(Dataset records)

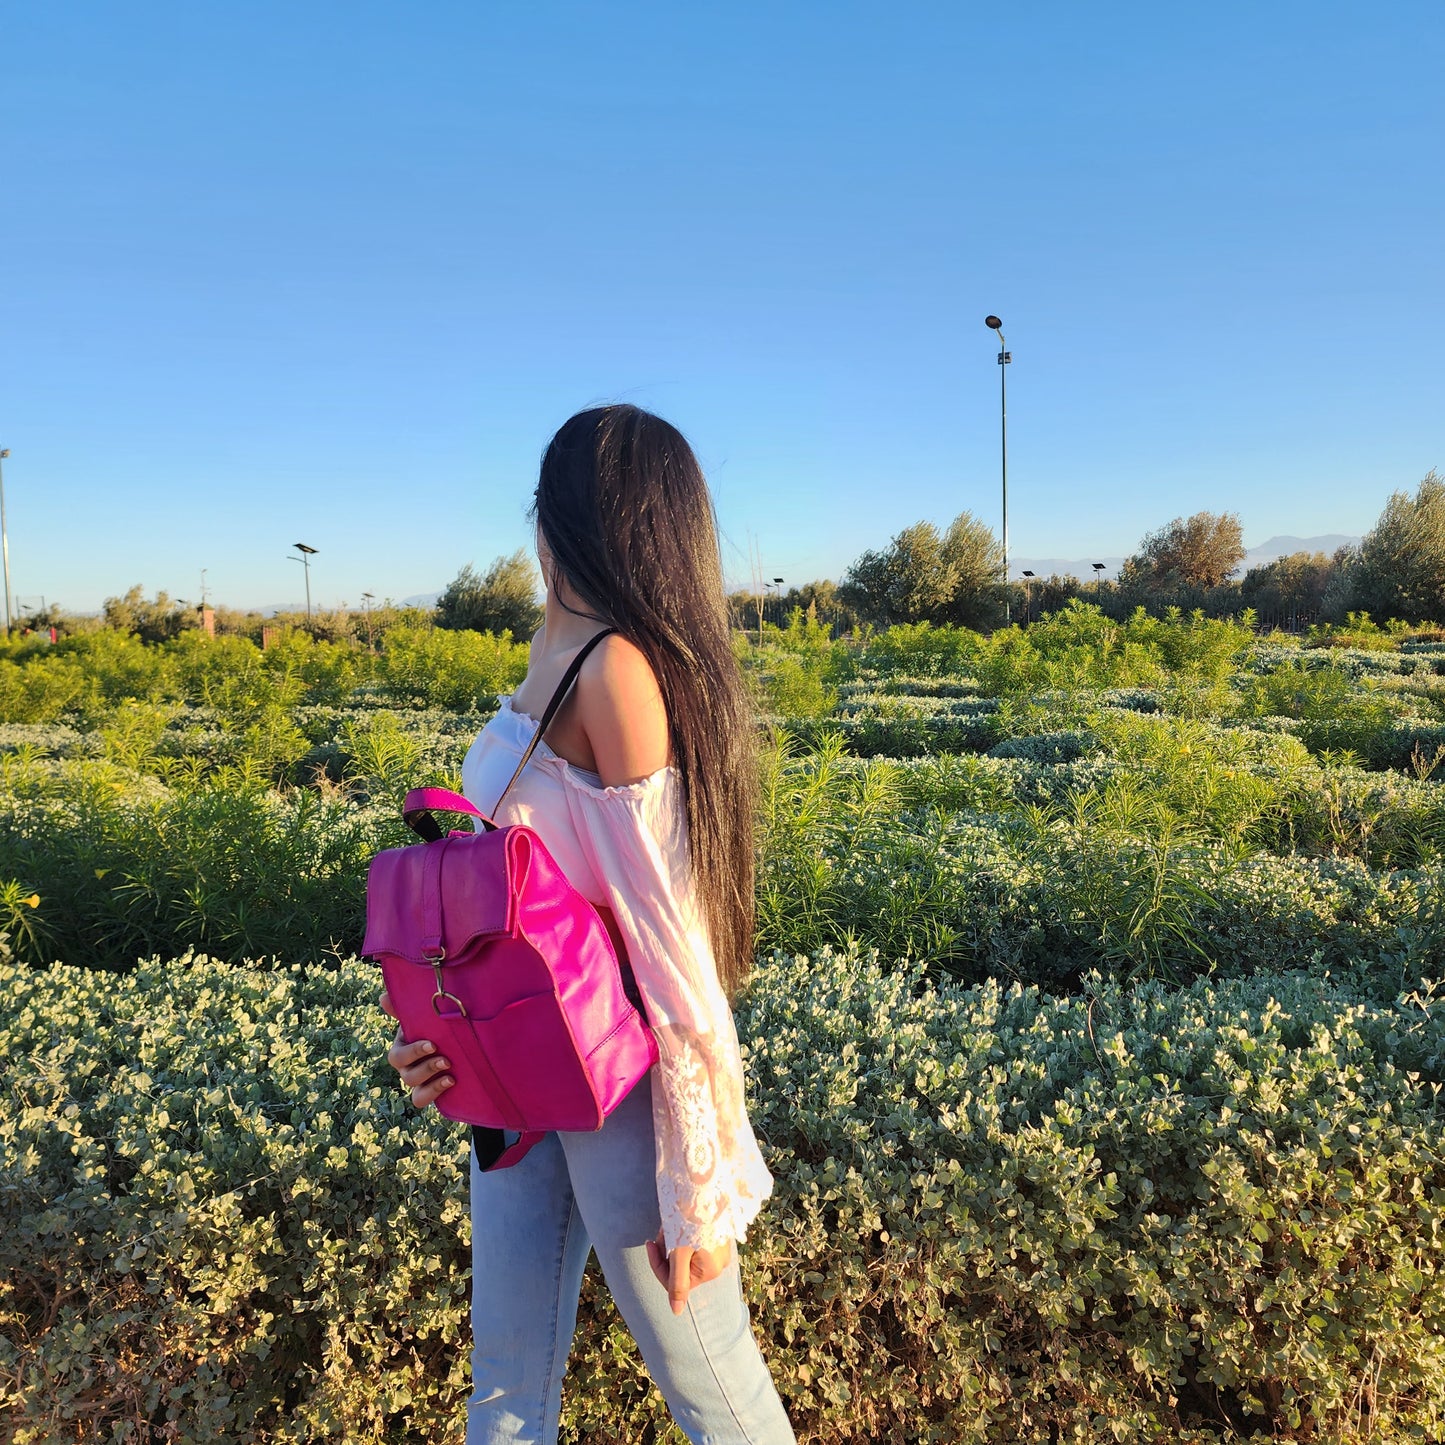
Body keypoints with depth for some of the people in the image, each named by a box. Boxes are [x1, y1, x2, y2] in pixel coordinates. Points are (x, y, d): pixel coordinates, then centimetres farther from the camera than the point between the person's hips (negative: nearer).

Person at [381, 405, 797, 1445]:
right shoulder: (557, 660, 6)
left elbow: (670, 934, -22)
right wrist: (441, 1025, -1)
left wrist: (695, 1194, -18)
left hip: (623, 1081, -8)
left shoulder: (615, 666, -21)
...
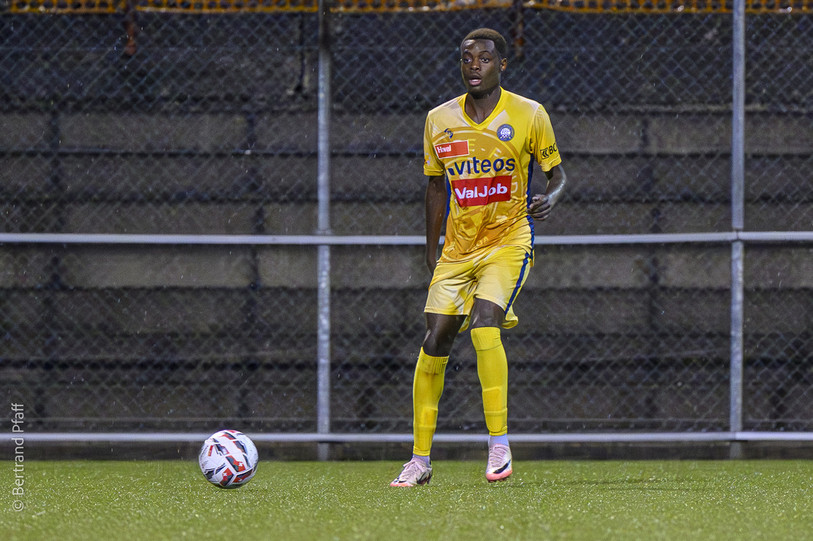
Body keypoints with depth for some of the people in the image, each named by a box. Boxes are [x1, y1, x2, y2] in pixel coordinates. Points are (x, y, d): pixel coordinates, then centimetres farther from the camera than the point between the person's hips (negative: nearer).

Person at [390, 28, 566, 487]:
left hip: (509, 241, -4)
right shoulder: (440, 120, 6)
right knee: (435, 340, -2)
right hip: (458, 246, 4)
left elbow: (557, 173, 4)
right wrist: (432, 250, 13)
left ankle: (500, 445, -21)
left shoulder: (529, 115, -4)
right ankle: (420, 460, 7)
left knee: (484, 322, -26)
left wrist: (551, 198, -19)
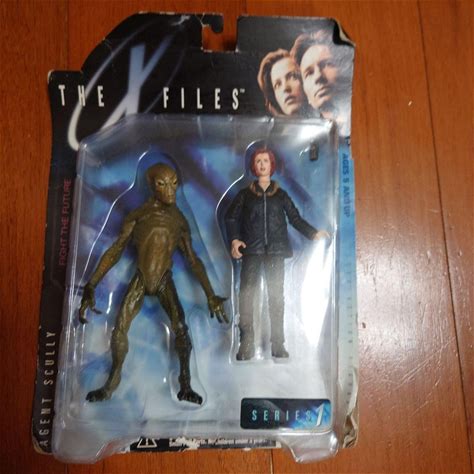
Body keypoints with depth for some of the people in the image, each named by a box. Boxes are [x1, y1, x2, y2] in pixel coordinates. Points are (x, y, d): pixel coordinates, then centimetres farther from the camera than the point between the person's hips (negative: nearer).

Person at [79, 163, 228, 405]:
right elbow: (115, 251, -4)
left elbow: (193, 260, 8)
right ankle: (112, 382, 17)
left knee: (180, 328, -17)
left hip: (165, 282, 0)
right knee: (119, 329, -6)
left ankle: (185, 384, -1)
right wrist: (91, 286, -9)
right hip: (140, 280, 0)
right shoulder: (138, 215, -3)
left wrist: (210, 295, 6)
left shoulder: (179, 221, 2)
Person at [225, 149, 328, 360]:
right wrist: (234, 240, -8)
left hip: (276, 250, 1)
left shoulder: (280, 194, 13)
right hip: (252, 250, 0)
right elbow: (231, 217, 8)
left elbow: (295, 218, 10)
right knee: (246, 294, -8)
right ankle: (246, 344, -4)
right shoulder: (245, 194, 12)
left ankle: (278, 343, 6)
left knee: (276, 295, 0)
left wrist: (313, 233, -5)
==
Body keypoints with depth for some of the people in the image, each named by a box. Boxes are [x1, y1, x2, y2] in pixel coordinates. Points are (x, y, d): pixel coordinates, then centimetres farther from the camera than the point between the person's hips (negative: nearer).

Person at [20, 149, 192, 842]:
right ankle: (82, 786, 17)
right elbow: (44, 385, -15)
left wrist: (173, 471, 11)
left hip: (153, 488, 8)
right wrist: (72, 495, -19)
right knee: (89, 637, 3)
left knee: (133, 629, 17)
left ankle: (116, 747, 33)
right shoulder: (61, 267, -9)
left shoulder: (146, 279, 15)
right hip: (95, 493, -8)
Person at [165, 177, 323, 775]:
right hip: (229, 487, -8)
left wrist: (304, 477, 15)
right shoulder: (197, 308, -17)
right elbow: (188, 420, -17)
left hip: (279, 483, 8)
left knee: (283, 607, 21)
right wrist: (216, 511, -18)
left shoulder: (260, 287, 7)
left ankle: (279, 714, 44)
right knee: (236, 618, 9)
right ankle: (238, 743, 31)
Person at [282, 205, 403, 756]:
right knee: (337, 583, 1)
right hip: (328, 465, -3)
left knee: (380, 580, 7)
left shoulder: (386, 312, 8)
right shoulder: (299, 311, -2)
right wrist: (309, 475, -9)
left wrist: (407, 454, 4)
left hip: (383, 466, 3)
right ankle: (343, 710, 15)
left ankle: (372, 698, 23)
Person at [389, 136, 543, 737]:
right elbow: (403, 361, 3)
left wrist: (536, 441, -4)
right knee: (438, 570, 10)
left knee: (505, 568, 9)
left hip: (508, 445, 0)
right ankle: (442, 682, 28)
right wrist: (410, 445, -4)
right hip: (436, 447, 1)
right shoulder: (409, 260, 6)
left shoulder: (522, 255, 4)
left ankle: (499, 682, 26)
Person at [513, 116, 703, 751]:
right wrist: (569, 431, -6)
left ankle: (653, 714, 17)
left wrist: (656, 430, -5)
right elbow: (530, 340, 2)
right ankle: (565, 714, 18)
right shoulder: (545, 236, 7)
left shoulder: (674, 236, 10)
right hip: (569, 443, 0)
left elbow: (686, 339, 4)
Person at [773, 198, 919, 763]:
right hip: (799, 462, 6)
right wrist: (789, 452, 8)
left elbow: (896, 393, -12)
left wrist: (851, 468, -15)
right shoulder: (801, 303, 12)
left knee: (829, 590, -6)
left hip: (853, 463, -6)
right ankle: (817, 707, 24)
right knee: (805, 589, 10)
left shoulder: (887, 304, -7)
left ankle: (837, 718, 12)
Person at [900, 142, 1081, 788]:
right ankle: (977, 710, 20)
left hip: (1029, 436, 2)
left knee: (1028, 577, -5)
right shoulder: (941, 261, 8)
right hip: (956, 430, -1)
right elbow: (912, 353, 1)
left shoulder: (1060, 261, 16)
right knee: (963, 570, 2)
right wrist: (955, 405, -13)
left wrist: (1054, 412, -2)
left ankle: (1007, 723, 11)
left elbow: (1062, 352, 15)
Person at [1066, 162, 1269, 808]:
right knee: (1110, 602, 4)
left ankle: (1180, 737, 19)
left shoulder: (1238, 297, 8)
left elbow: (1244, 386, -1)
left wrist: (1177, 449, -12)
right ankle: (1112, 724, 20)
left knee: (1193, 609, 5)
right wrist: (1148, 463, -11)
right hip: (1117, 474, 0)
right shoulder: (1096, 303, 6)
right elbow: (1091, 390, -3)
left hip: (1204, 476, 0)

### Work to complete
In the data above, retype exactly and only the lines between the one holding "right wrist: (216, 511, -18)" and the one holding "right wrist: (309, 475, -9)", inclusive.

### Exercise result
right wrist: (216, 511, -18)
left shoulder: (260, 287, 7)
left ankle: (279, 714, 44)
right knee: (236, 618, 9)
right ankle: (238, 743, 31)
Person at [282, 205, 403, 756]:
right knee: (337, 583, 1)
right hip: (328, 465, -3)
left knee: (380, 580, 7)
left shoulder: (386, 312, 8)
right shoulder: (299, 311, -2)
right wrist: (309, 475, -9)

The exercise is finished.